### Work item
Task for the records below: please retype exactly and only the lines from the first through the one with "CHANGE OF OWNERSHIP", with every picture omitted.

Saved entries
※ ※ ※
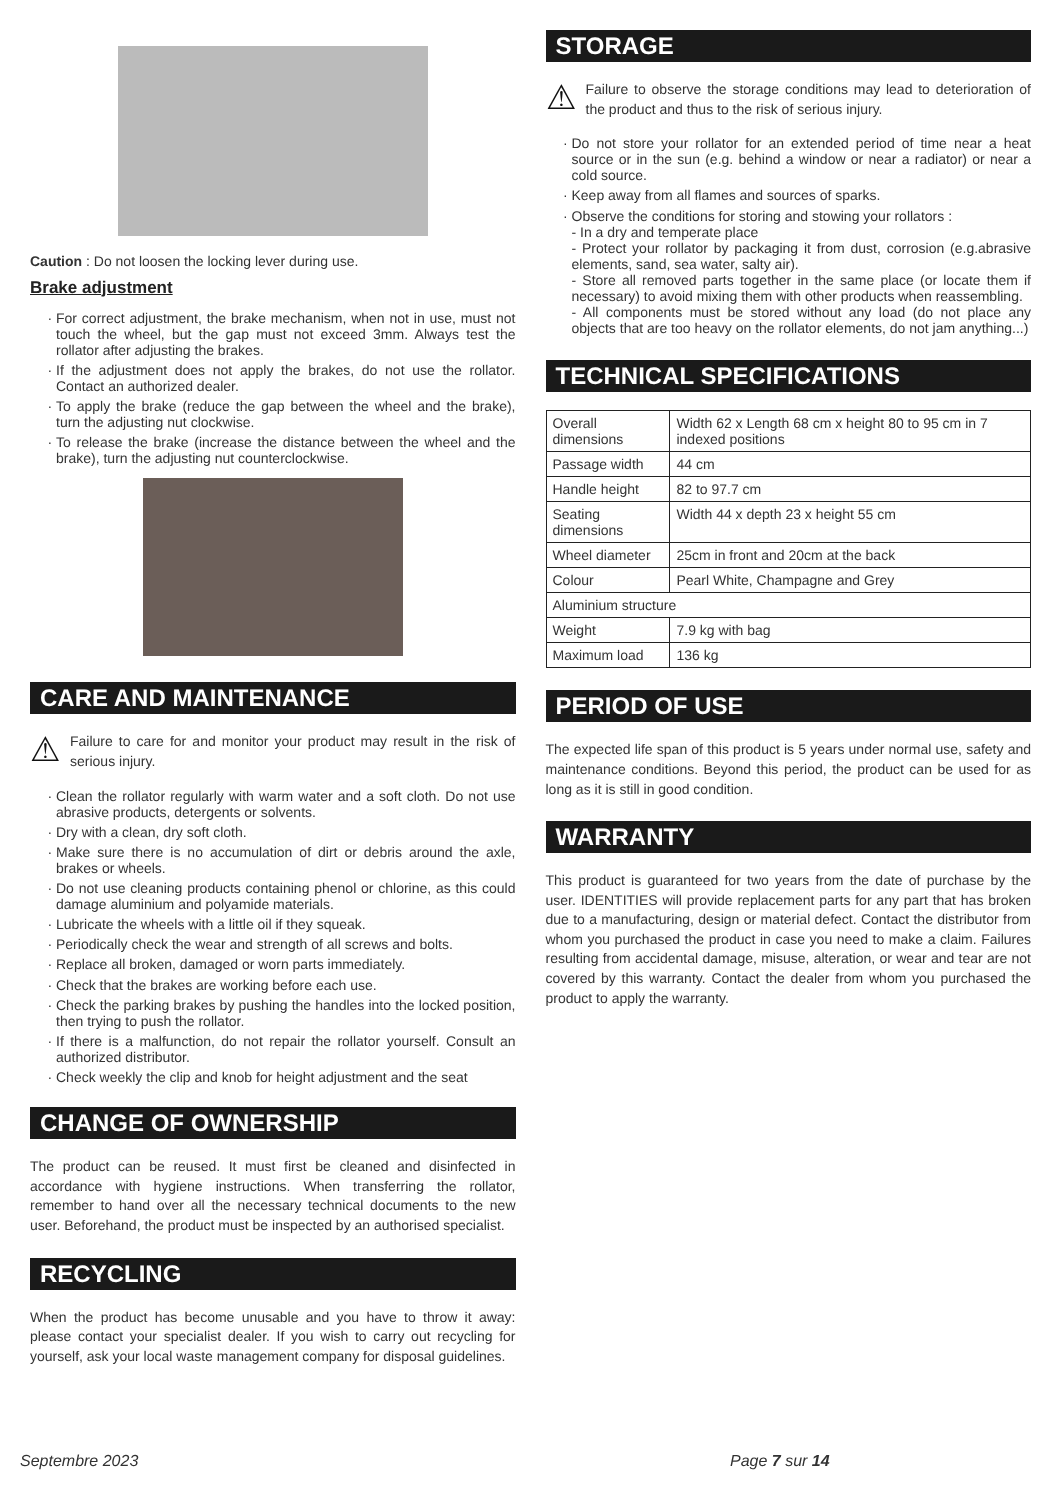Caution : Do not loosen the locking lever during use.
Brake adjustment
For correct adjustment, the brake mechanism, when not in use, must not touch the wheel, but the gap must not exceed 3mm. Always test the rollator after adjusting the brakes.
If the adjustment does not apply the brakes, do not use the rollator. Contact an authorized dealer.
To apply the brake (reduce the gap between the wheel and the brake), turn the adjusting nut clockwise.
To release the brake (increase the distance between the wheel and the brake), turn the adjusting nut counterclockwise.
CARE AND MAINTENANCE
⚠
Failure to care for and monitor your product may result in the risk of serious injury.
Clean the rollator regularly with warm water and a soft cloth. Do not use abrasive products, detergents or solvents.
Dry with a clean, dry soft cloth.
Make sure there is no accumulation of dirt or debris around the axle, brakes or wheels.
Do not use cleaning products containing phenol or chlorine, as this could damage aluminium and polyamide materials.
Lubricate the wheels with a little oil if they squeak.
Periodically check the wear and strength of all screws and bolts.
Replace all broken, damaged or worn parts immediately.
Check that the brakes are working before each use.
Check the parking brakes by pushing the handles into the locked position, then trying to push the rollator.
If there is a malfunction, do not repair the rollator yourself. Consult an authorized distributor.
Check weekly the clip and knob for height adjustment and the seat
CHANGE OF OWNERSHIP
The product can be reused. It must first be cleaned and disinfected in accordance with hygiene instructions. When transferring the rollator, remember to hand over all the necessary technical documents to the new user. Beforehand, the product must be inspected by an authorised specialist.
RECYCLING
When the product has become unusable and you have to throw it away: please contact your specialist dealer. If you wish to carry out recycling for yourself, ask your local waste management company for disposal guidelines.
STORAGE
⚠
Failure to observe the storage conditions may lead to deterioration of the product and thus to the risk of serious injury.
Do not store your rollator for an extended period of time near a heat source or in the sun (e.g. behind a window or near a radiator) or near a cold source.
Keep away from all flames and sources of sparks.
Observe the conditions for storing and stowing your rollators :
- In a dry and temperate place
- Protect your rollator by packaging it from dust, corrosion (e.g.abrasive elements, sand, sea water, salty air).
- Store all removed parts together in the same place (or locate them if necessary) to avoid mixing them with other products when reassembling.
- All components must be stored without any load (do not place any objects that are too heavy on the rollator elements, do not jam anything...)
TECHNICAL SPECIFICATIONS
| Overall dimensions | Width 62 x Length 68 cm x height 80 to 95 cm in 7 indexed positions |
| Passage width | 44 cm |
| Handle height | 82 to 97.7 cm |
| Seating dimensions | Width 44 x depth 23 x height 55 cm |
| Wheel diameter | 25cm in front and 20cm at the back |
| Colour | Pearl White, Champagne and Grey |
| Aluminium structure | |
| Weight | 7.9 kg with bag |
| Maximum load | 136 kg |
PERIOD OF USE
The expected life span of this product is 5 years under normal use, safety and maintenance conditions. Beyond this period, the product can be used for as long as it is still in good condition.
WARRANTY
This product is guaranteed for two years from the date of purchase by the user. IDENTITIES will provide replacement parts for any part that has broken due to a manufacturing, design or material defect. Contact the distributor from whom you purchased the product in case you need to make a claim. Failures resulting from accidental damage, misuse, alteration, or wear and tear are not covered by this warranty. Contact the dealer from whom you purchased the product to apply the warranty.
Septembre 2023 Page 7 sur 14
※ ※ ※
### Expected answer
Caution : Do not loosen the locking lever during use.
Brake adjustment
For correct adjustment, the brake mechanism, when not in use, must not touch the wheel, but the gap must not exceed 3mm. Always test the rollator after adjusting the brakes.
If the adjustment does not apply the brakes, do not use the rollator. Contact an authorized dealer.
To apply the brake (reduce the gap between the wheel and the brake), turn the adjusting nut clockwise.
To release the brake (increase the distance between the wheel and the brake), turn the adjusting nut counterclockwise.
CARE AND MAINTENANCE
⚠
Failure to care for and monitor your product may result in the risk of serious injury.
Clean the rollator regularly with warm water and a soft cloth. Do not use abrasive products, detergents or solvents.
Dry with a clean, dry soft cloth.
Make sure there is no accumulation of dirt or debris around the axle, brakes or wheels.
Do not use cleaning products containing phenol or chlorine, as this could damage aluminium and polyamide materials.
Lubricate the wheels with a little oil if they squeak.
Periodically check the wear and strength of all screws and bolts.
Replace all broken, damaged or worn parts immediately.
Check that the brakes are working before each use.
Check the parking brakes by pushing the handles into the locked position, then trying to push the rollator.
If there is a malfunction, do not repair the rollator yourself. Consult an authorized distributor.
Check weekly the clip and knob for height adjustment and the seat
CHANGE OF OWNERSHIP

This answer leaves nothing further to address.